The core maintains a diverse array of organoids from donors of varying ages, sexes, and ethnicities, enabling researchers to explore how these factors influence different scientific questions. The core can also generate new organoid lines tailored to specific demographic variables or disease states as required. Currently, the core boasts an extensive catalog, including healthy and diseased gastrointestinal organoids, liver organoids, healthy and diseased upper and lower respiratory organoids, vaginal organoids, endocervical organoids, bladder organoids, and skin organoids, with additional epithelial organoids under development. The core also produces media necessary for organoid cultures, with rigorous quality control, including mycoplasma testing, growth factor activity monitoring, and growth support verification through reporter assays. Technical staff are available to provide organoid cultures and appropriate media to users upon request.

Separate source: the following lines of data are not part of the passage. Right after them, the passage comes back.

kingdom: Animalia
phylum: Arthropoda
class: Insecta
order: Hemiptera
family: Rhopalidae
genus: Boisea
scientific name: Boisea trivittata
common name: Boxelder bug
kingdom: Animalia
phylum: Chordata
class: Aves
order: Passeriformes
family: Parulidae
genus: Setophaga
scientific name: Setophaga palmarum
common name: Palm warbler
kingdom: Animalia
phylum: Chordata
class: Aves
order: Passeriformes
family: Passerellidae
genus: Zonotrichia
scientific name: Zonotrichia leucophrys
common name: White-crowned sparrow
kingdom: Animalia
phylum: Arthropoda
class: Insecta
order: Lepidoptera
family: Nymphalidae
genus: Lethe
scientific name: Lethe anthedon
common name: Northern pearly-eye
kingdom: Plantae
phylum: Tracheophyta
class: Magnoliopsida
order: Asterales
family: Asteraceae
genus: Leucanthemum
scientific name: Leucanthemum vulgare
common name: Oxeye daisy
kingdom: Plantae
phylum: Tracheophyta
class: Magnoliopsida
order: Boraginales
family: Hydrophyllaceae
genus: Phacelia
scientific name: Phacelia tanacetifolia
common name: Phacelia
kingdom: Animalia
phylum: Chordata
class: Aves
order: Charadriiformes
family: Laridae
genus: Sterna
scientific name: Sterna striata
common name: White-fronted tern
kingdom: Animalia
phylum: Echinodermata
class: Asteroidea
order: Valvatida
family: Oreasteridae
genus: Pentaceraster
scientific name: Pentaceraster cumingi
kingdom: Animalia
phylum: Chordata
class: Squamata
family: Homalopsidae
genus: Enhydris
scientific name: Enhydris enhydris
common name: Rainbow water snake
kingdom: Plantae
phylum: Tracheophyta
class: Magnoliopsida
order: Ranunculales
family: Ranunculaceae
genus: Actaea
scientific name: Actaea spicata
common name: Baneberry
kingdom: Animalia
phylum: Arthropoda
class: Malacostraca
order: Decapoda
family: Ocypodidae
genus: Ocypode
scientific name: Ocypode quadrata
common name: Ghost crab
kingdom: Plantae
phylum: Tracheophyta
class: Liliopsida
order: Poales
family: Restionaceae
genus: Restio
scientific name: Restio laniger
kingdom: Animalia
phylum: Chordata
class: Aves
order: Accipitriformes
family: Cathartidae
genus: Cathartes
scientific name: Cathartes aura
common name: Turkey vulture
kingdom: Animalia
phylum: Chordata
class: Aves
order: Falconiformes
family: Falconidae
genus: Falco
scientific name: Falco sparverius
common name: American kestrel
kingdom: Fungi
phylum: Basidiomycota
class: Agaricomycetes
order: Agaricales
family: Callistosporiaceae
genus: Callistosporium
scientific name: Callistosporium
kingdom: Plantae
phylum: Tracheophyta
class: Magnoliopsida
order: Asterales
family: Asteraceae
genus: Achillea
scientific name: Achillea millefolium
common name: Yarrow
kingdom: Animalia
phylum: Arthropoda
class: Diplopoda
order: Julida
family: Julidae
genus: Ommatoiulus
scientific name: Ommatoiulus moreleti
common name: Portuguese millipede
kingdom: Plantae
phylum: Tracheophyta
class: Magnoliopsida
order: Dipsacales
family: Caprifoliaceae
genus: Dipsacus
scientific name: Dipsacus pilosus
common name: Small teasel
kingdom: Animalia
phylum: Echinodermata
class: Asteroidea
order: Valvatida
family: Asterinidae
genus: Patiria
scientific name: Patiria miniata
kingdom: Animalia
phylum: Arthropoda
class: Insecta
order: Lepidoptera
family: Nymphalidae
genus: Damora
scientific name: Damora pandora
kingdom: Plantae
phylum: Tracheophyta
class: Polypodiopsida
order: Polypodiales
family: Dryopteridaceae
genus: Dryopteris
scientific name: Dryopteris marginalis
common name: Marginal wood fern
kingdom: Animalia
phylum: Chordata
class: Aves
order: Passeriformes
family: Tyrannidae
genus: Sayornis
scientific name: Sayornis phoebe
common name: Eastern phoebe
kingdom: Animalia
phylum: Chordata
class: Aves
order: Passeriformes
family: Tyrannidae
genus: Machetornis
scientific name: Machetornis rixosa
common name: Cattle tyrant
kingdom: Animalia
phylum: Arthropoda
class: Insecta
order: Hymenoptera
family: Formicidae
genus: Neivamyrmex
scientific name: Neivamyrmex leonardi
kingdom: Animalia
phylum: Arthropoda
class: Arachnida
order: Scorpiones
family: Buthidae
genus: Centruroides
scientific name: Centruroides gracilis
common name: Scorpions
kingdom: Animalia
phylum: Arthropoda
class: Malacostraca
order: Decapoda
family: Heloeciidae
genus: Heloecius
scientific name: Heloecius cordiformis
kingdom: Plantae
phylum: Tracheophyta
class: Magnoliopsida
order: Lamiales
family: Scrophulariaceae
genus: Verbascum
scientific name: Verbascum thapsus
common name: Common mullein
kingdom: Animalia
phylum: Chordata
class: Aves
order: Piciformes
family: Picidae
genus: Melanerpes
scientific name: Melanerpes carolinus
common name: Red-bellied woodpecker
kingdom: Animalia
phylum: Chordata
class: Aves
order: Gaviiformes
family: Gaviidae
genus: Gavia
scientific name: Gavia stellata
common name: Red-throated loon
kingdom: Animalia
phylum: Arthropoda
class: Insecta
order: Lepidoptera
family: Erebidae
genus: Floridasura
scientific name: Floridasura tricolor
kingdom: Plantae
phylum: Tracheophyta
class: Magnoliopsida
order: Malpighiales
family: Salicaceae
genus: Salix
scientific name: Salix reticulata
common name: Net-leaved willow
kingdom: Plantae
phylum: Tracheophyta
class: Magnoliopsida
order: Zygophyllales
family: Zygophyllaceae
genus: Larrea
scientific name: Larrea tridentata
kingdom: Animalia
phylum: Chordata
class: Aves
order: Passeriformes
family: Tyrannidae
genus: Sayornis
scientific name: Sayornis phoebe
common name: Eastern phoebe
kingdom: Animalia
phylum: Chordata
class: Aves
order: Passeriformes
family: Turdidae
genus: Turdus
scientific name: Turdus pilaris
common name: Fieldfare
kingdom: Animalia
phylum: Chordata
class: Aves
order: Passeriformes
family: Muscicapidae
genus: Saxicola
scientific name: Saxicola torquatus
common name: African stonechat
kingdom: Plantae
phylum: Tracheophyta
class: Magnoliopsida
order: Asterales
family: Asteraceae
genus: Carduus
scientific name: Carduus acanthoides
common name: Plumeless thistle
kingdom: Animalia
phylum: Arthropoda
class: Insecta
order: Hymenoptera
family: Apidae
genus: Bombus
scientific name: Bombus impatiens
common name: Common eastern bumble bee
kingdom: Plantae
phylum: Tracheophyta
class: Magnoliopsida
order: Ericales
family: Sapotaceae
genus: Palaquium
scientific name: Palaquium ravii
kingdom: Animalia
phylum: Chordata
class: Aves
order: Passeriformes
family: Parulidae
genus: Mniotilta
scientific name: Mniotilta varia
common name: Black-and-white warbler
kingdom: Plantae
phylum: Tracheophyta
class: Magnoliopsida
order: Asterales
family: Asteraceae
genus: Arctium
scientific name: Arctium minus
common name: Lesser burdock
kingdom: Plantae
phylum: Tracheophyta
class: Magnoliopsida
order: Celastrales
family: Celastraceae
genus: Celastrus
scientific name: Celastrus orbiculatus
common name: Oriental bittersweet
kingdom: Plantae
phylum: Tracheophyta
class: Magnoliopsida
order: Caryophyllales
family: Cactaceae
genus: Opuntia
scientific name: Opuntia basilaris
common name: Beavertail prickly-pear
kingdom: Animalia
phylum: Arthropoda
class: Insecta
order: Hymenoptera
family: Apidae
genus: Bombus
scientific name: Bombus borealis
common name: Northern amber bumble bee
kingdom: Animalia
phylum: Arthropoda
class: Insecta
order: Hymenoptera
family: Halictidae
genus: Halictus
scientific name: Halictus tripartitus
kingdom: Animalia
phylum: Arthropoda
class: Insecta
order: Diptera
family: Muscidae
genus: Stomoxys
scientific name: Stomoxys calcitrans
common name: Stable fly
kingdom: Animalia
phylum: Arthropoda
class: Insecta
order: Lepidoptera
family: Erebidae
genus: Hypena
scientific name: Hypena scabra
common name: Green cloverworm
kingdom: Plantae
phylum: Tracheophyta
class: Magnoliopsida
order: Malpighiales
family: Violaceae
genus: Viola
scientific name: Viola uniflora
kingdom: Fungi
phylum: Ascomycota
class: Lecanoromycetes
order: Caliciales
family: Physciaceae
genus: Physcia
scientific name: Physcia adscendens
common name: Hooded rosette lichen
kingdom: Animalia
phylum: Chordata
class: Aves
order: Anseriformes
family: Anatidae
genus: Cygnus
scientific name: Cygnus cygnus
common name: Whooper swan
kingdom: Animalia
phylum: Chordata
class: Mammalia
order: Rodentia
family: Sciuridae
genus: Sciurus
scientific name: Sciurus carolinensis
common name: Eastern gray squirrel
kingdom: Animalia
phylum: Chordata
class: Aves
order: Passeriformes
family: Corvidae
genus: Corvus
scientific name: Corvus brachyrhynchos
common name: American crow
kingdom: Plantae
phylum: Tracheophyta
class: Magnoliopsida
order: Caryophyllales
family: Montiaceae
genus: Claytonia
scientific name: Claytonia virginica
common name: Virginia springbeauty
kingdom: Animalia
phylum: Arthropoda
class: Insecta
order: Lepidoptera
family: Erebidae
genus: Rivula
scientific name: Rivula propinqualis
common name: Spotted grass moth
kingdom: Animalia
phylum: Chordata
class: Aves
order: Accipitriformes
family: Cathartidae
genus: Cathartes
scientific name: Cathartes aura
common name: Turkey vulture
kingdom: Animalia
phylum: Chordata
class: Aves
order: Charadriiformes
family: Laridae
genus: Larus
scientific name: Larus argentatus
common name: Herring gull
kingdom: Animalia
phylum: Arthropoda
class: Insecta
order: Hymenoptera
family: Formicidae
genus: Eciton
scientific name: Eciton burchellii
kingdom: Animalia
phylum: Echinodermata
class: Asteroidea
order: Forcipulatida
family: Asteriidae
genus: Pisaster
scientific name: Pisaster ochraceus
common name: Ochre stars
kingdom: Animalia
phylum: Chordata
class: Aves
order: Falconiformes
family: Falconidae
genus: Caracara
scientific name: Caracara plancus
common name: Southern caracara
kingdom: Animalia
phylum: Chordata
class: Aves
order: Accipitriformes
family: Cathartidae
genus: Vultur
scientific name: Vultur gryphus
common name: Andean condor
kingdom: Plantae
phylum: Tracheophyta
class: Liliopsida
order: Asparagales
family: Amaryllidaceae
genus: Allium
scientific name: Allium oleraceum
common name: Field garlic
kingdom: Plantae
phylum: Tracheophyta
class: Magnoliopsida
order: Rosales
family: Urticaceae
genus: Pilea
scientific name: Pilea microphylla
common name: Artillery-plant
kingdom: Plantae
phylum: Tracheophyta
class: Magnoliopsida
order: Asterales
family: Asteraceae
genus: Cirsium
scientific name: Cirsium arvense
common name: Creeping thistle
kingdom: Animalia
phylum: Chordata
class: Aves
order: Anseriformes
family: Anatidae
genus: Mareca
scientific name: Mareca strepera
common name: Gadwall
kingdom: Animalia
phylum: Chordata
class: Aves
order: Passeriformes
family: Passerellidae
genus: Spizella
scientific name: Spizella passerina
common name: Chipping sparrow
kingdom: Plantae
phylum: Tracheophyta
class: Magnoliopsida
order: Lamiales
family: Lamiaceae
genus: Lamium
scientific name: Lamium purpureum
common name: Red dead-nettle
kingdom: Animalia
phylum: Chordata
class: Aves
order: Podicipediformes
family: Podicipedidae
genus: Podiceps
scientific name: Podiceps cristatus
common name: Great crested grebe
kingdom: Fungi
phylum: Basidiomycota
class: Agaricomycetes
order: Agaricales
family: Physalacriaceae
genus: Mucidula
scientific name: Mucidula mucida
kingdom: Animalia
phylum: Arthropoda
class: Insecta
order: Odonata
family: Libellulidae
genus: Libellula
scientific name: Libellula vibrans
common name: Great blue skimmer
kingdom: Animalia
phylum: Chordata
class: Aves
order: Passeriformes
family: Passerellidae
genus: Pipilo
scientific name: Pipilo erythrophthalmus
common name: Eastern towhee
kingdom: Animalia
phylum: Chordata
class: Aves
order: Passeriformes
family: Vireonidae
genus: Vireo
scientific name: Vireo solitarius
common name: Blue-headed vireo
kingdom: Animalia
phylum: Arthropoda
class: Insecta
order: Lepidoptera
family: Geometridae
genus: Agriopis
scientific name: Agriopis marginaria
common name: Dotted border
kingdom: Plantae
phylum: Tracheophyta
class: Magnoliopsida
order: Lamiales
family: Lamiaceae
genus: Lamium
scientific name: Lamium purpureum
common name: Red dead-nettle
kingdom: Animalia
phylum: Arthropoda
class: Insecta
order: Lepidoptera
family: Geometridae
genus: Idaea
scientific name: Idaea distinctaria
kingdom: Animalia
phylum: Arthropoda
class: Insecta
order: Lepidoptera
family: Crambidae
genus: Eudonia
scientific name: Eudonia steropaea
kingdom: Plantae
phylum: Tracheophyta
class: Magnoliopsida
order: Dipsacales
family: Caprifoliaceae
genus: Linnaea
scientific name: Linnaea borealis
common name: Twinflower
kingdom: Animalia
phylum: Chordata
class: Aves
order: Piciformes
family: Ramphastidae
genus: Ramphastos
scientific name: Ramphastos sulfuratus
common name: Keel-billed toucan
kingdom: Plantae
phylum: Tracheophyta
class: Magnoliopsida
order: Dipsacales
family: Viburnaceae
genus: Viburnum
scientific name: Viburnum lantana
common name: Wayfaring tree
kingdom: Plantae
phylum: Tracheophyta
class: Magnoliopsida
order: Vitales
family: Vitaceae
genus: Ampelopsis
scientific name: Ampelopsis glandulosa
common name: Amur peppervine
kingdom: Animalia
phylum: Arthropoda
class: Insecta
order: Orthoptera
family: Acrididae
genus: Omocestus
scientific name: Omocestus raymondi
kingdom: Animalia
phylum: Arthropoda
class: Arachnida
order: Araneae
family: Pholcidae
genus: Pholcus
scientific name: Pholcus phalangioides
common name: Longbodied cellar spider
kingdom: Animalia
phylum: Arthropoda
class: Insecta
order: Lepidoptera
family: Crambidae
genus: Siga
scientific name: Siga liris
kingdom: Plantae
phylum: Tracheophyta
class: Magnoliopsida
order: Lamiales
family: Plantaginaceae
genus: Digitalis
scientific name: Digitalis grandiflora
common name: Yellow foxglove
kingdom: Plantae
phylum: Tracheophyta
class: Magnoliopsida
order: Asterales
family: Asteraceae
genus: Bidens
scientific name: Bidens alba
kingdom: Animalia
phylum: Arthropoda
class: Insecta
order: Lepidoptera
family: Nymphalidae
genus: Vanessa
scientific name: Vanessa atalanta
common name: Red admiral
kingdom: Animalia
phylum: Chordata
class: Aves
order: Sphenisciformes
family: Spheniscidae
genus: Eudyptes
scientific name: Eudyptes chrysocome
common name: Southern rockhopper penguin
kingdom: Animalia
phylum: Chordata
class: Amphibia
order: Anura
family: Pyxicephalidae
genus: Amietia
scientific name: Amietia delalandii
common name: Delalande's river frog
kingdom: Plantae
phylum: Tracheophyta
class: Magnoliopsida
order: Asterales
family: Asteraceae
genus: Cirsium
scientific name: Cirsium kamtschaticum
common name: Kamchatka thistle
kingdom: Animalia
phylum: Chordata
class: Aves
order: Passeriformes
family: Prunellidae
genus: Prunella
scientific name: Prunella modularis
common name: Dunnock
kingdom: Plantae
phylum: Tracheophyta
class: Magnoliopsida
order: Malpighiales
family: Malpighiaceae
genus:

Organoid lines are created from stem cells isolated from human epithelial tissues or cells collected under IRB-approved protocols with donor consent. The stem cells are liberated by enzymatic digestion, cultured in Matrigel®, and expanded in media containing growth factors to promote proliferation. Once established, each organoid line is tested for mycoplasma contamination, expanded, frozen, and stored in liquid nitrogen and becomes part of the organoid catalog of the core. Growth factors can be manipulated to induce differentiation of the organoid resulting in the mature cell types that are responsible for epithelial function. Differentiated epithelial organoids can be grown in both 3D and 2D formats, depending on the research needs. Some lines come with available genomic, transcriptomic, proteomic, and metabolomic validation data.